Last year, I wrote a blog on the High Court’s ruling about whether prisoners should be allowed to vote.
The matter has come up again with Arthur Taylor having launched a case against John Key’s election in the Helensville electorate. Taylor is arguing that the results were invalid because 650 prisoners in Paremoremo Prison were excluded from voting in the electorate.
The matter is before the Court and initial reports indicate that Taylor is arguing the principle and Key’s lawyers are arguing the result. In other words, Key’s lawyers are arguing that whether prisoners have the right to vote or not doesn’t matter because the votes of the 650 prisoners would not have affected the outcome of the electorate vote.
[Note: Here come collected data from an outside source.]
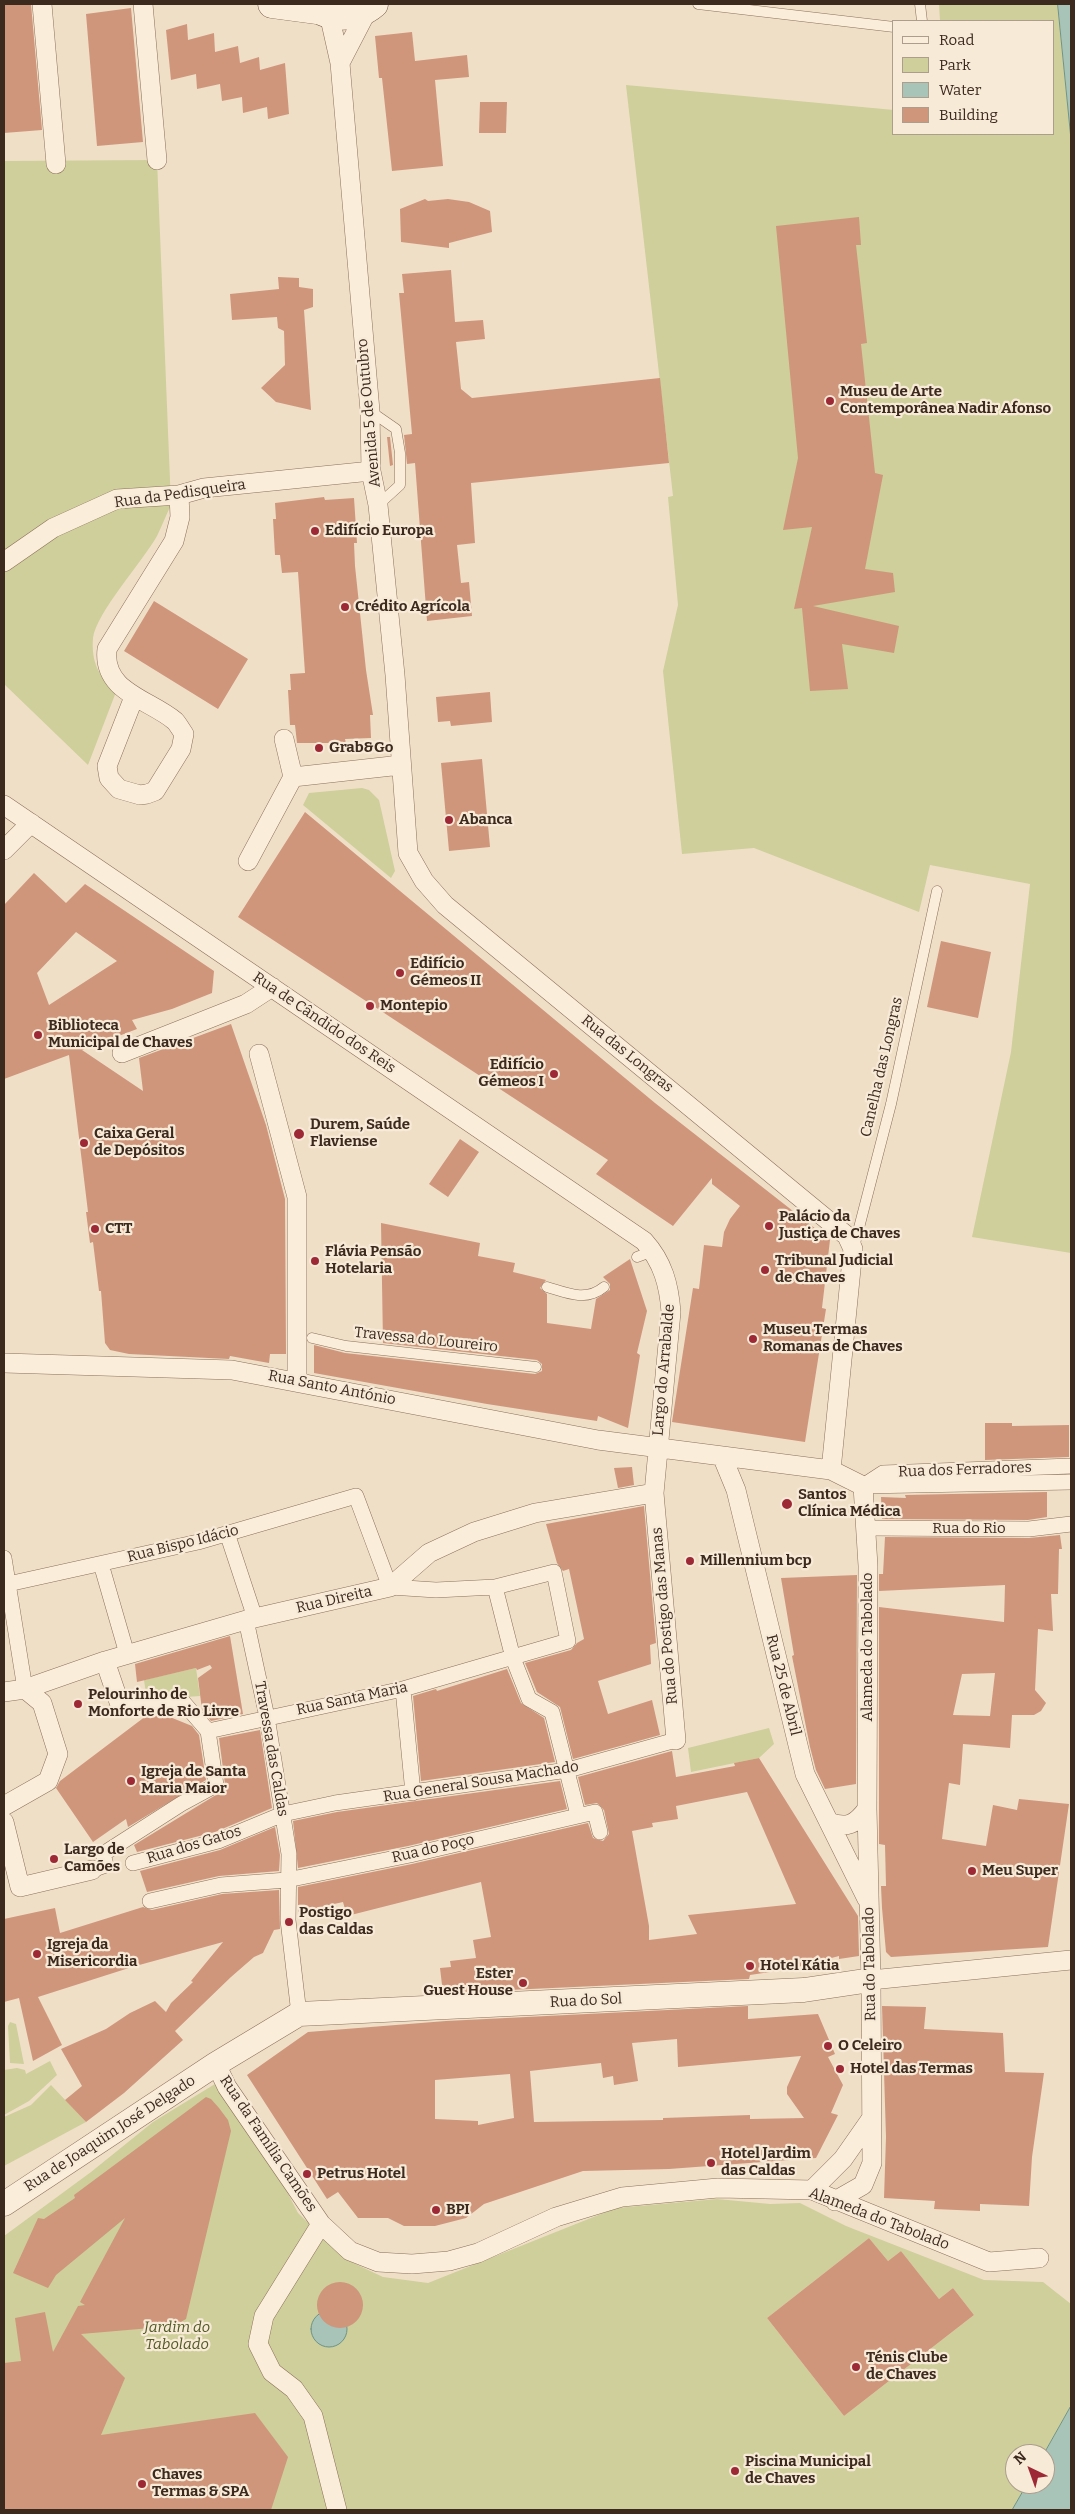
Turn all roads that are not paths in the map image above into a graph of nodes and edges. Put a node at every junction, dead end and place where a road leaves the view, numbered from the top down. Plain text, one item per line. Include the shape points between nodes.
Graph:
1 (42, 4) edge
2 (143, 4) edge
3 (272, 4) edge
4 (698, 4) edge
5 (920, 4) edge
6 (371, 6) edge
7 (319, 9) edge
8 (922, 20) edge
9 (892, 27) edge
10 (340, 63) junction
11 (157, 160) dead end
12 (56, 164) dead end
13 (370, 411) junction
14 (371, 472) junction
15 (179, 495) junction
16 (378, 505) junction
17 (4, 562) edge
18 (134, 697) junction
19 (284, 739) dead end
20 (401, 765) junction
21 (293, 777) junction
22 (4, 805) edge
23 (31, 823) junction
24 (4, 850) edge
25 (408, 853) joint
26 (248, 861) dead end
27 (937, 890) dead end
28 (272, 987) junction
29 (122, 1053) dead end
30 (259, 1054) dead end
31 (853, 1249) junction
32 (645, 1250) joint
33 (547, 1287) dead end
34 (604, 1287) dead end
35 (312, 1338) dead end
36 (4, 1363) edge
37 (534, 1364) dead end
38 (297, 1380) junction
39 (657, 1447) junction
40 (722, 1456) junction
41 (1071, 1466) edge
42 (831, 1470) junction
43 (1071, 1482) edge
44 (863, 1486) junction
45 (654, 1492) junction
46 (1071, 1524) edge
47 (866, 1528) junction
48 (227, 1533) junction
49 (101, 1564) junction
50 (5, 1572) edge
51 (390, 1587) junction
52 (495, 1587) junction
53 (251, 1619) junction
54 (127, 1654) junction
55 (513, 1658) junction
56 (105, 1661) junction
57 (24, 1689) junction
58 (403, 1689) junction
59 (4, 1692) edge
60 (144, 1704) joint
61 (266, 1717) junction
62 (208, 1731) junction
63 (676, 1740) joint
64 (568, 1770) junction
65 (413, 1793) junction
66 (4, 1806) edge
67 (867, 1809) junction
68 (283, 1814) junction
69 (578, 1814) junction
70 (4, 1822) edge
71 (829, 1822) junction
72 (600, 1832) dead end
73 (133, 1864) dead end
74 (92, 1870) joint
75 (287, 1880) junction
76 (150, 1901) dead end
77 (870, 1904) junction
78 (1071, 1960) edge
79 (871, 1980) junction
80 (299, 2014) junction
81 (216, 2064) junction
82 (871, 2119) junction
83 (812, 2190) junction
84 (835, 2202) junction
85 (4, 2204) edge
86 (321, 2224) junction
87 (1039, 2258) dead end
88 (337, 2510) edge

1 - 12 street
2 - 11 street
3 - 7 main road
4 - 9 lane
5 - 8 lane
6 - 7 main road via 355,14
6 - 10 street
7 - 10 street, Avenida 5 de Outubro
10 - 13 street, Avenida 5 de Outubro
13 - 14 street, Avenida 5 de Outubro
13 - 16 lane via 396,429 400,453 400,486
14 - 15 street, Rua da Pedisqueira via 204,488
14 - 16 street, Avenida 5 de Outubro
15 - 17 street, Rua da Pedisqueira via 117,499 54,528
15 - 18 street via 180,517 174,541 106,649 105,664
16 - 20 street, Avenida 5 de Outubro via 396,674
18 - 18 street via 175,722 184,734 181,749 155,790 140,795 119,789 109,778 107,766
19 - 21 street
20 - 21 street
20 - 25 street, Avenida 5 de Outubro
21 - 26 street
22 - 23 street, Rua de Cândido dos Reis
23 - 24 street
23 - 28 street, Rua de Cândido dos Reis
25 - 31 street, Rua das Longras via 424,881 446,905 839,1228
27 - 31 lane, Canelha das Longras via 891,1104
28 - 29 street via 246,1004
28 - 32 street, Rua de Cândido dos Reis
30 - 38 street via 297,1197
31 - 42 street
32 - 39 street, Largo do Arrabalde via 660,1263 669,1289 671,1312
33 - 34 lane via 579,1296 590,1295
35 - 37 lane, Travessa do Loureiro via 346,1346
36 - 38 street, Rua Santo António via 232,1370
38 - 39 street, Rua Santo António via 598,1440
39 - 40 street, Largo do Arrabalde
39 - 45 street, Largo do Arrabalde
40 - 42 street, Largo do Arrabalde
40 - 71 street, Rua 25 de Abril via 736,1490 805,1774
41 - 44 street, Rua dos Ferradores via 883,1473
42 - 44 street, Largo do Arrabalde
43 - 44 street
44 - 47 street, Alameda do Tabolado
45 - 51 street, Rua Direita via 535,1513 474,1532 429,1553
45 - 63 street, Rua do Postigo das Manas
46 - 47 street, Rua do Rio via 1029,1529
47 - 67 street, Alameda do Tabolado
48 - 49 street, Rua Bispo Idácio
48 - 51 street, Rua Bispo Idácio via 356,1496
48 - 53 street, Travessa das Caldas
49 - 50 street, Rua Bispo Idácio
49 - 54 street
50 - 57 street
51 - 52 street via 436,1590
51 - 53 street, Rua Direita
52 - 55 street
52 - 55 street, Rua Santa Maria via 554,1572 568,1641
53 - 54 street, Rua Direita
53 - 61 street, Travessa das Caldas
54 - 56 street, Rua Direita
55 - 58 street, Rua Santa Maria
55 - 64 street via 529,1700 552,1712
56 - 57 street, Rua Direita
56 - 60 street via 120,1705
57 - 59 street, Rua Direita
57 - 66 street via 42,1702 58,1754 48,1781
58 - 61 street, Rua Santa Maria
58 - 65 street
60 - 62 street via 183,1702
61 - 62 street, Rua Santa Maria
61 - 68 street, Travessa das Caldas
62 - 74 street via 216,1785 103,1854 106,1865
63 - 64 street, Rua General Sousa Machado
64 - 65 street, Rua General Sousa Machado
64 - 69 street
65 - 68 street, Rua General Sousa Machado via 335,1803
67 - 71 street via 848,1826
67 - 77 street, Rua do Tabolado
68 - 73 street, Rua dos Gatos via 218,1841
68 - 75 street, Travessa das Caldas via 289,1854
69 - 72 street via 595,1812
69 - 75 street, Rua do Poço via 410,1855
70 - 74 street via 20,1887
71 - 77 street, Rua 25 de Abril
75 - 76 street, Rua do Poço via 220,1885
75 - 80 street via 288,1920
77 - 79 street, Rua do Tabolado
78 - 79 street
79 - 80 street, Rua do Sol via 804,1990
79 - 82 street, Rua do Tabolado
80 - 81 street, Rua de Joaquim José Delgado
81 - 85 street, Rua de Joaquim José Delgado
81 - 86 street, Rua da Família Camões via 227,2087
82 - 83 street via 843,2159
82 - 84 street, Rua do Tabolado via 872,2163 863,2185
83 - 84 street, Alameda do Tabolado
83 - 86 street, Alameda do Tabolado via 718,2188 622,2197 556,2217 478,2253 449,2261 421,2263 378,2262 350,2251
84 - 87 street, Alameda do Tabolado via 989,2262
86 - 88 street via 264,2316 258,2344 272,2372 294,2389 313,2416

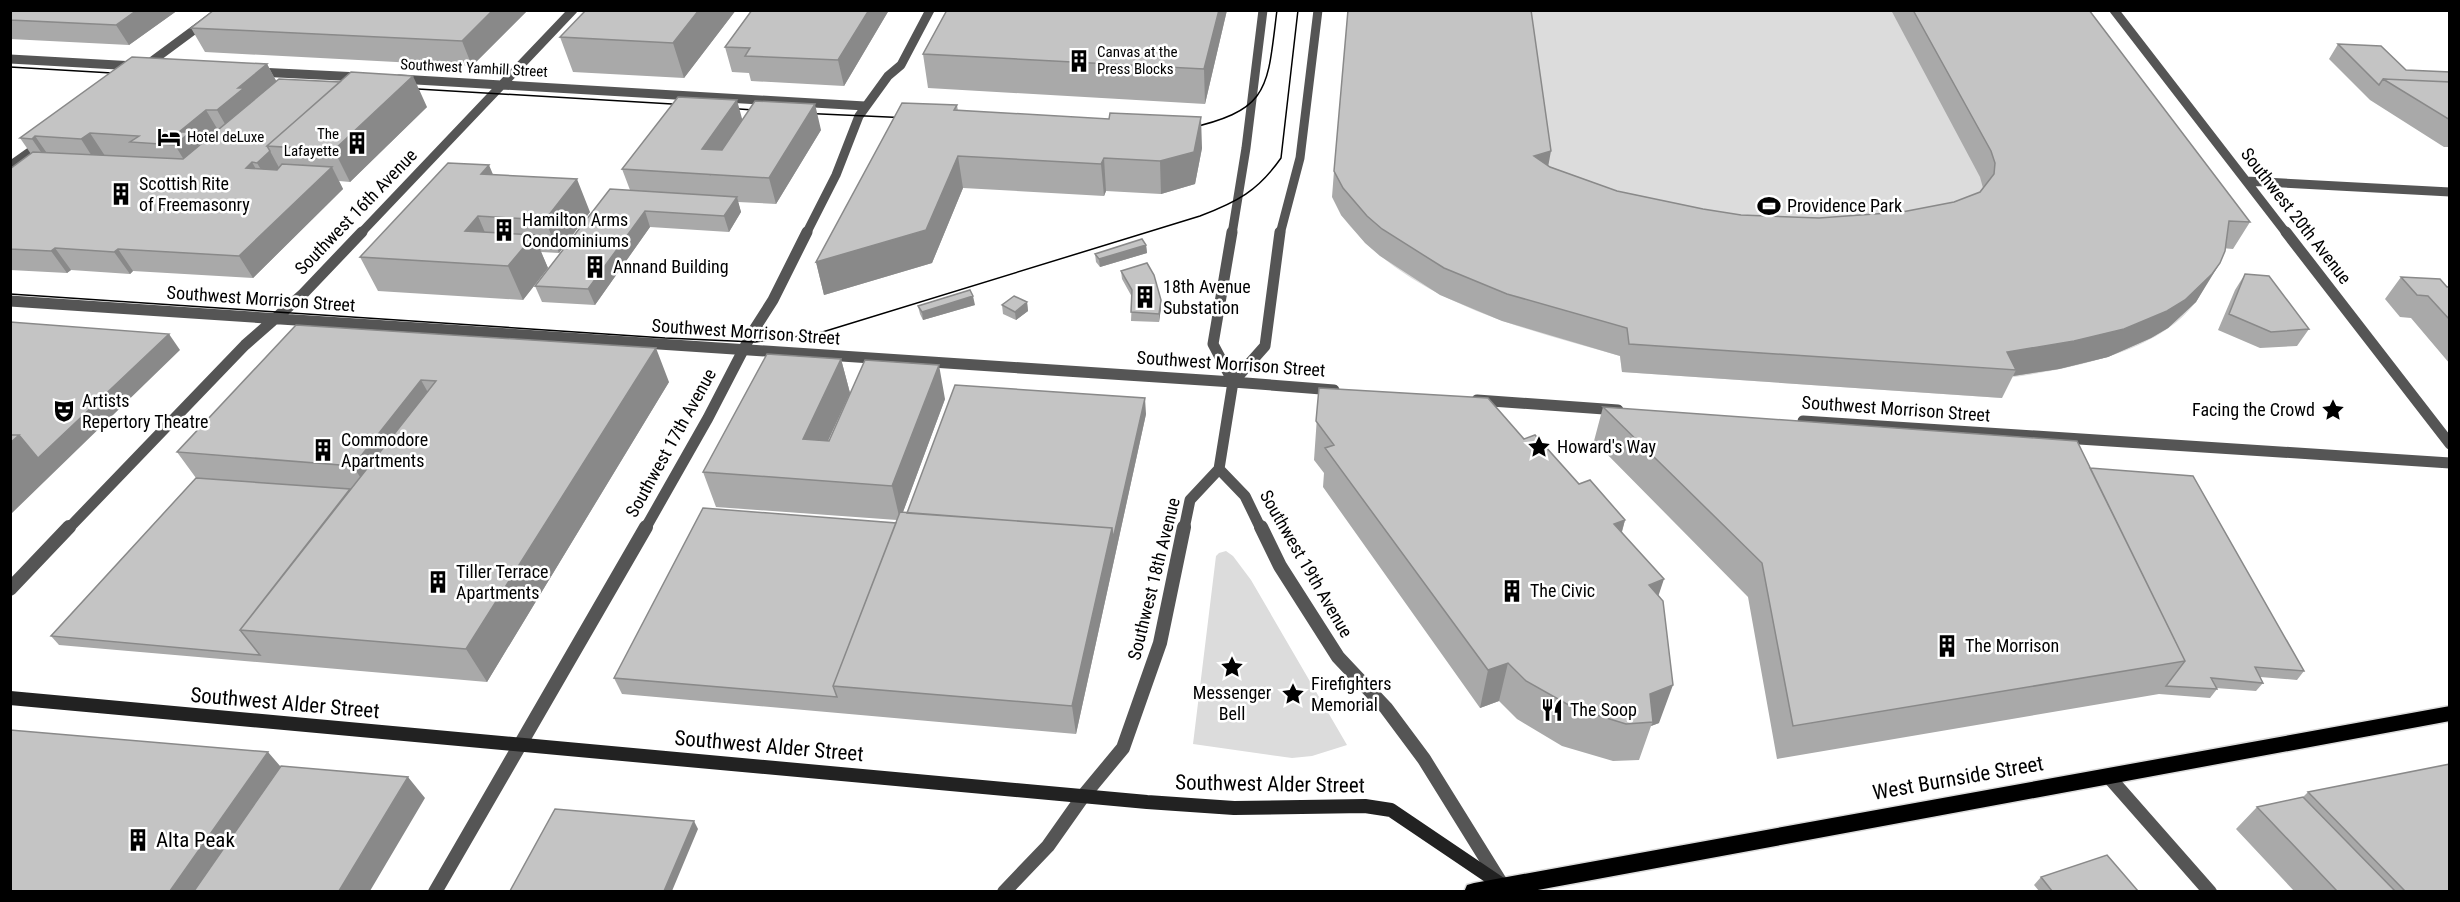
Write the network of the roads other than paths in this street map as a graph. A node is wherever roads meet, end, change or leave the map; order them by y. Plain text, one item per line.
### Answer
1 (221, 10) edge
2 (573, 10) edge
3 (930, 10) edge
4 (1263, 10) edge
5 (1318, 10) edge
6 (2114, 10) edge
7 (10, 59) edge
8 (146, 66) junction
9 (157, 67) edge
10 (251, 72) edge
11 (136, 74) edge
12 (371, 78) edge
13 (383, 79) edge
14 (503, 85) junction
15 (865, 106) junction
16 (47, 139) edge
17 (10, 166) edge
18 (2246, 182) junction
19 (2450, 192) edge
20 (10, 301) edge
21 (276, 318) junction
22 (745, 350) junction
23 (1233, 382) junction
24 (1350, 391) edge
25 (1465, 399) edge
26 (1629, 410) edge
27 (1795, 421) edge
28 (2450, 444) edge
29 (2450, 463) edge
30 (1219, 469) junction
31 (10, 589) edge
32 (10, 698) edge
33 (2450, 713) edge
34 (516, 746) junction
35 (2108, 776) junction
36 (1084, 795) junction
37 (1504, 888) edge
38 (435, 891) edge
39 (1004, 891) edge
40 (1474, 891) edge
41 (2210, 891) edge

1 - 8 street
2 - 14 street, Southwest 16th Avenue
3 - 15 street, Southwest 17th Avenue
4 - 23 street
5 - 23 street
6 - 18 street, Southwest 20th Avenue
7 - 8 street
8 - 9 street
8 - 11 street
10 - 12 street
13 - 14 street, Southwest Yamhill Street
14 - 15 street, Southwest Yamhill Street
14 - 21 street, Southwest 16th Avenue
15 - 22 street, Southwest 17th Avenue
16 - 17 street
18 - 19 street
18 - 28 street, Southwest 20th Avenue
20 - 21 street, Southwest Morrison Street
21 - 22 street, Southwest Morrison Street
21 - 31 street, Southwest 16th Avenue
22 - 23 street, Southwest Morrison Street
22 - 34 street, Southwest 17th Avenue
23 - 24 street, Southwest Morrison Street
23 - 30 street
25 - 26 street
27 - 29 street, Southwest Morrison Street
30 - 36 street, Southwest 18th Avenue
30 - 37 street, Southwest 19th Avenue
32 - 34 main road, Southwest Alder Street
33 - 35 main road, West Burnside Street
34 - 36 main road, Southwest Alder Street
34 - 38 street, Southwest 17th Avenue
35 - 37 main road, West Burnside Street
35 - 41 street
36 - 37 main road, Southwest Alder Street
36 - 39 street, Southwest 18th Avenue
37 - 40 main road, West Burnside Street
As I have stated in the past, the issue of prisoners voting is a human rights issue at the core of it. The National Government passed a fundamentally flawed bill when the Electoral (Disqualification of Sentenced Prisoners) Amendment Act was passed. A person in jail is already doing their time; to take away another fundamental right is an extra punishment.
Even the New Zealand High Court has held that this amendment is “constitutionally objectionable” but because Parliament is supreme, the courts are not able to intervene.
Further, we are tarnishing our reputation on the world stage. Under Article 25 of the International Covenant on Civil and Political Rights (ICCPR) and section 12 (a) of the New Zealand Bill of Rights Act 1990 (NZBORA), we need to ensure that all New Zealanders are able to take part in free and equal elections.
Jail should be an opportunity for rehabilitation and reintegration. By further marginalising prisoners from society, we are not doing them, or us, any favours.